MV: Esatto. L’impressione che ho io che questa cosa è stata un disastro, nel senso che poteva succedere ed è successo. Io ero smarrita; nei giorni seguenti al 12. Novembre anche senza grossi danni, mi sentivo come in una città di guerra dove nulla è al sicuro. Una situazione di fluidità che dunque ti da l’impressione che tutto può succedere. Ma che poi teniamo aperto Vuitton e chiude il panettaio in campo è incredibile!

LB: Forse ci siamo dimenticati di Re Mida. O siamo condannati a ripetere errori del passato. 

MV: Ma sai che la casa che volevo vendere che era di mia mamma ora non interessa: il ragionamento che viene fatto è che è meglio comprare casa in terraferma. È assurdo che allo stesso tempo Venezia è una bolla immobiliare che sta per il suo conto. È questo viene giustificato con il fatto che Venezia non è una città dove la gente vive.
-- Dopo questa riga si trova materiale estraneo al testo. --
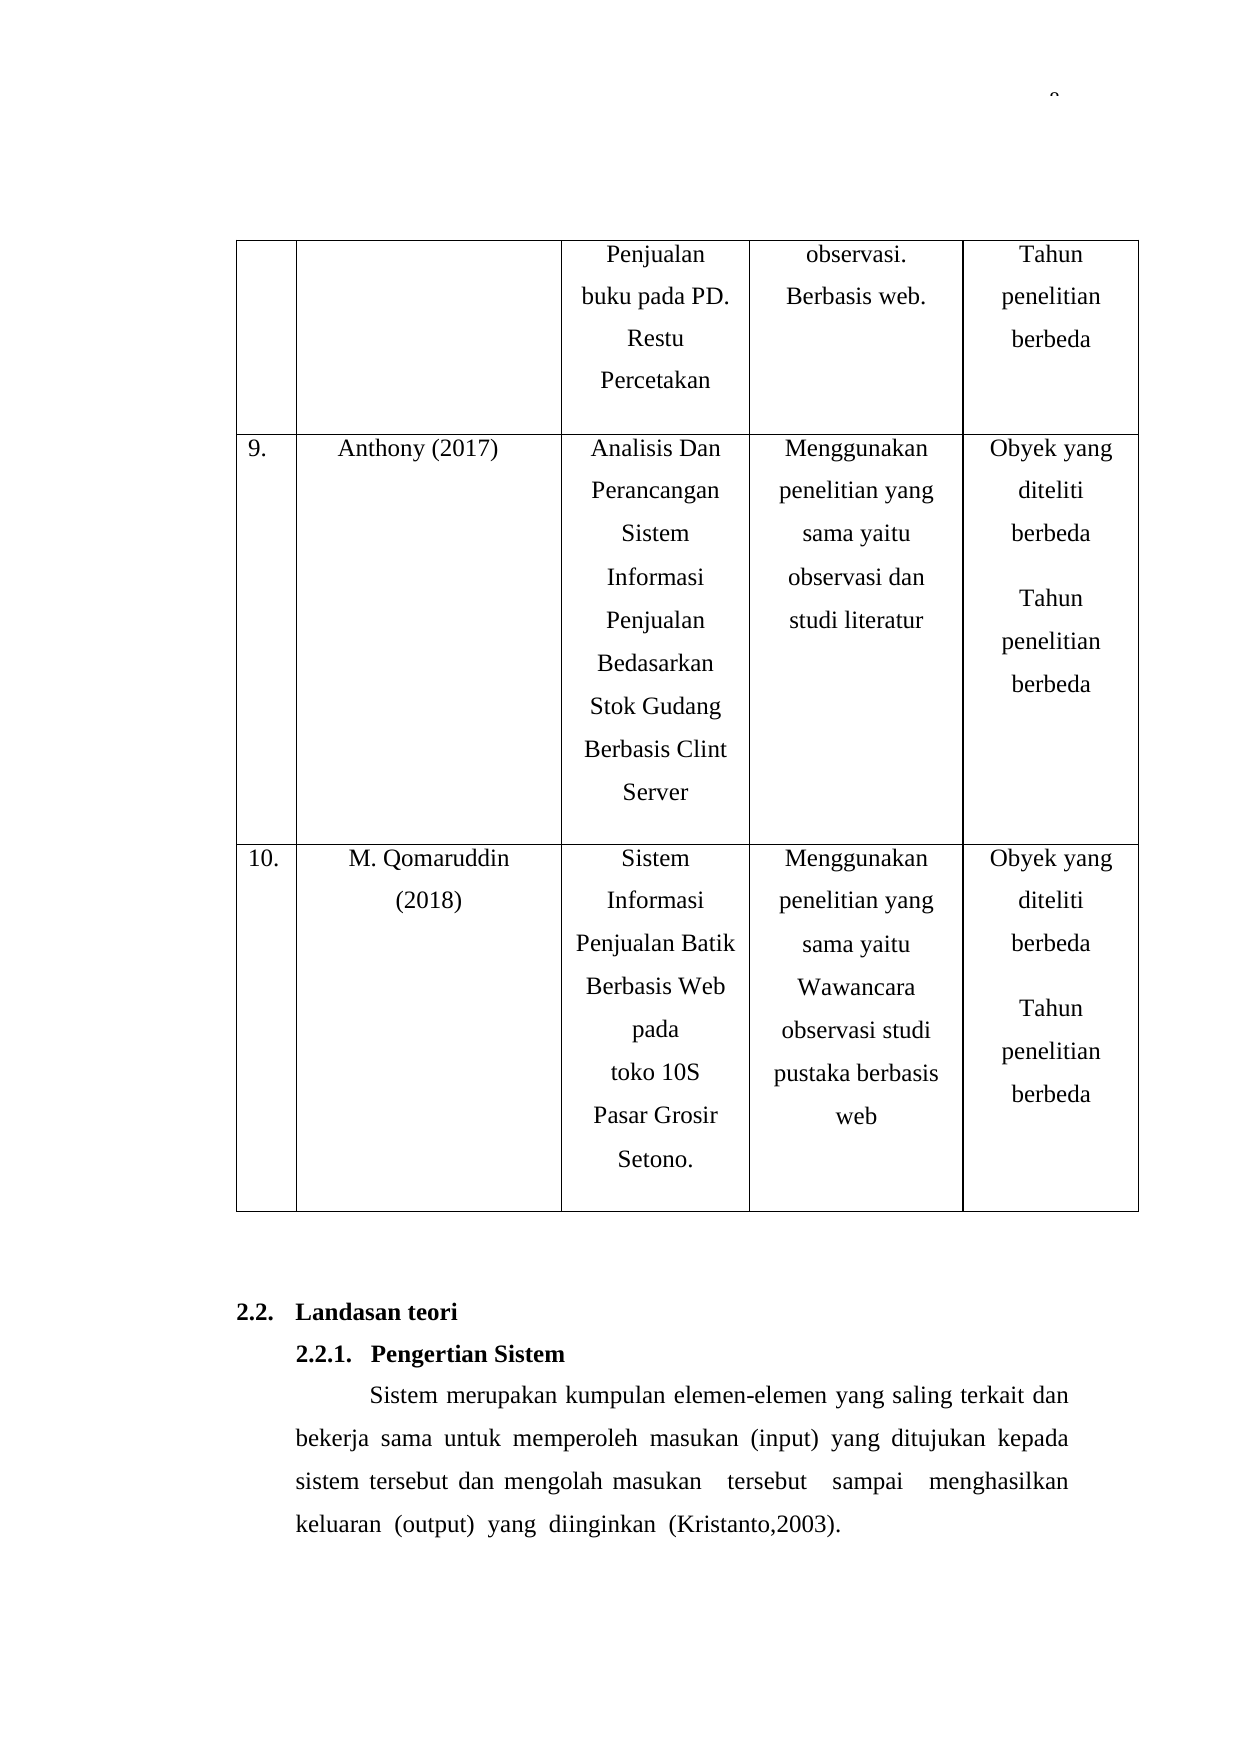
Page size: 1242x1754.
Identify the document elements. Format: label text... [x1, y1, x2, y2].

table_cell Analisis Dan Perancangan Sistem Informasi Penjualan Bedasarkan Stok Gudang Berbasis Clint Server [562, 435, 749, 844]
table_cell 9. [237, 435, 296, 844]
table_cell Menggunakan penelitian yang sama yaitu Wawancara observasi studi pustaka berbasis web [750, 845, 962, 1211]
table_cell Obyek yang diteliti berbeda Tahun penelitian berbeda [964, 845, 1138, 1211]
table_cell M. Qomaruddin (2018) [297, 845, 561, 1211]
table_cell Menggunakan penelitian yang sama yaitu observasi dan studi literatur [750, 435, 962, 844]
table_header Tahun penelitian berbeda [964, 241, 1138, 434]
table_cell Sistem Informasi Penjualan Batik Berbasis Web pada toko 10S Pasar Grosir Setono. [562, 845, 749, 1211]
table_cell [964, 435, 1138, 844]
table_header [237, 241, 296, 434]
text 2.2.1. Pengertian Sistem [296, 1339, 1077, 1367]
table_header [297, 241, 561, 434]
table_cell 10. [237, 845, 296, 1211]
table_header observasi. Berbasis web. [750, 241, 962, 434]
table_header Penjualan buku pada PD. Restu Percetakan [562, 241, 749, 434]
text 2.2. Landasan teori [236, 1297, 1077, 1325]
text Sistem merupakan kumpulan elemen-elemen yang saling terkait dan bekerja sama untuk memperoleh masukan (input) yang ditujukan kepada sistem tersebut dan mengolah masukan tersebut sampai menghasilkan keluaran (output) yang diinginkan (Kristanto,2003). [295, 1380, 1069, 1538]
table_cell Anthony (2017) [297, 435, 561, 844]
Non viene considerata come Padova, o Treviso. Forse solo alla Giudecca c’è ancora la sensazione di luogo normale, dove c’è il pescivendolo, il panificio…

La Venezia che ho vissuto io con Venezia è diversa di come la vedono i miei figli. Io se vado in una città cerco questa dimensione umana, eventualmente abitabile; loro vanno invece per vedere quello che c’è da vedere. Una città vera dove le persone vanno da A a B perché devono per lavoro o una commissione - e non per turismo - i miei figli non l’anno mai conosciuto. E questo cambia la tua idea di luogo e non-luogo. E quindi tu non ti prenderai mai cura. Dalla loro nascita non anno avuto strumenti per poter prendersi cura di un luogo. Spaventa pensare che questi dovrebbero essere gli stessi strumenti per prendere cura di se stessi. 

LB: Si perde così anche la capacità di essere critici, no?

MV: Non riesci ad avere un atteggiamento, esatto. Però questa cosa dell’acqua alta passata dovrebbe essere l’occasione per ripensare un po’ a tutto. Dal quasi nulla poi può rinascere qualcosa. 

LB: Che poi sarebbero – 

MV: – le origini di Venezia propria.